A Chance Meeting, and Obama Remembers the Power of Affirmation


The card that President Barack Obama sent Ranjana Martinez to confirm the impact she had on his life.

By Ranjana Martinez

SAN ANTONIO: I recently had the pleasure of meeting Governor Bill Richardson at the Hillary Clinton for President Headquarters. He is a highly accomplished politician and should be considered for Vice President. He advised me to write this piece about my brief meeting with the young Barack Obama.

My husband was attending an Anesthesiology conference at Treasure Island, in the San Francisco Bay area, in the early 1980’s. Taking the advice of the hotel concierge, I walked to the Bay Bridge from where I could get a glimpse of Alcatraz. As I used the telescope to locate it, I heard some boys calling. I ignored them until they got loud. I turned to my right and saw a young African-American boy and his friend at the foot of the bridge.

When I asked if they called me, they said they had.   I decided not to ignore them and walked over to them, remembering the many times adults ignored the call of youngsters. I asked their names.

One was called Robert Titcomb who told me to call him Bobby. The African-American boy, dressed neatly in a safari suit, said his name was Barack Obama and I should call him Barry. He was happy when I told him that his first name meant “blessing.”  They were on a short vacation and lived in Hawaii. I noticed Barry seemed very sad when he spoke. I asked him why three times. He finally said he did not know what to do with his life after high school.  I wanted to uplift his spirit, fearing he might jump into the water and blurted, “Why don’t you become the President of the United States?”

He was startled and said he could not. I insisted that he could, as anyone in America could be whatever they wanted. They could do anything they wanted.  He looked better and both boys walked with me to see Alcatraz.

Later his Mom, Ann, came up and talked with me. I asked her why her son was sad. She said she keeps telling him to do something with his life. She thought I was crazy for suggesting that he become President of the U.S.  I told her, “Don’t say no to him.  He will not do it.”

As they were about to leave on foot to cross the bridge to the mainland, Barack said. “Wait, you said I can be President. Tell me how.”  I told him and his Mom to think out loud with me.  I said, “You should finish college, become a professor, then a Senator and then President. You also need to be a lawyer, otherwise they will chew you up.”  His Mom agreed. Before finally leaving he asked, “When can I run?” I told him in 25-28 years.

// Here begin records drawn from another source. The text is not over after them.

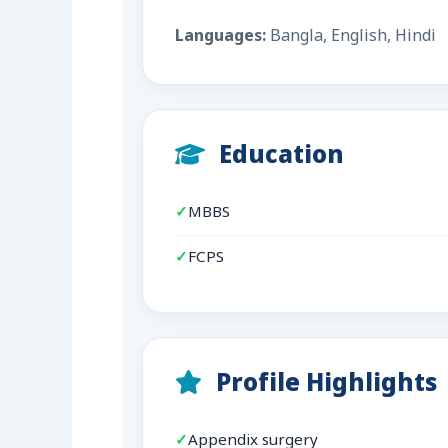
Languages:
Bangla, English, Hindi
Education
MBBS
FCPS
Profile Highlights
Appendix surgery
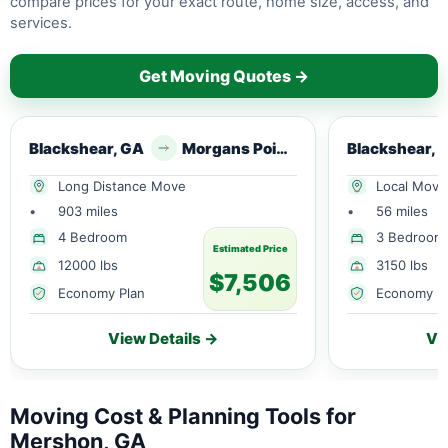
compare prices for your exact route, home size, access, and
services.
Get Moving Quotes →
Blackshear, GA
Morgans Point Resort, TX
Blackshear, 
Long Distance Move
Local Move
•
903 miles
•
56 miles
4 Bedroom
3 Bedroom
Estimated Price
12000 lbs
3150 lbs
$7,506
Economy Plan
Economy P
View Details →
Vi
Moving Cost & Planning Tools for
Mershon, GA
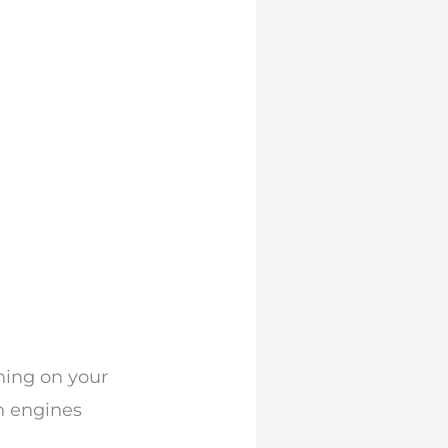
thing on your
ch engines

And he did just that! I am very proud of my Barry! He is a great President of the United States!

Ranjana Adhikari Martinez was born in Karnal, Harayna and grew up as an Indian Army officer’s daughter. After college in Chandigarh, she flew as an Air India hostess. She met Dr. Carlos Martinez, an Argentine Anesthesiologist in Singapore and the two were married in Mumbai. They have has a 23 year-old son who is a medical student. She lives in San Antonio and is a volunteer for the Democratic Party.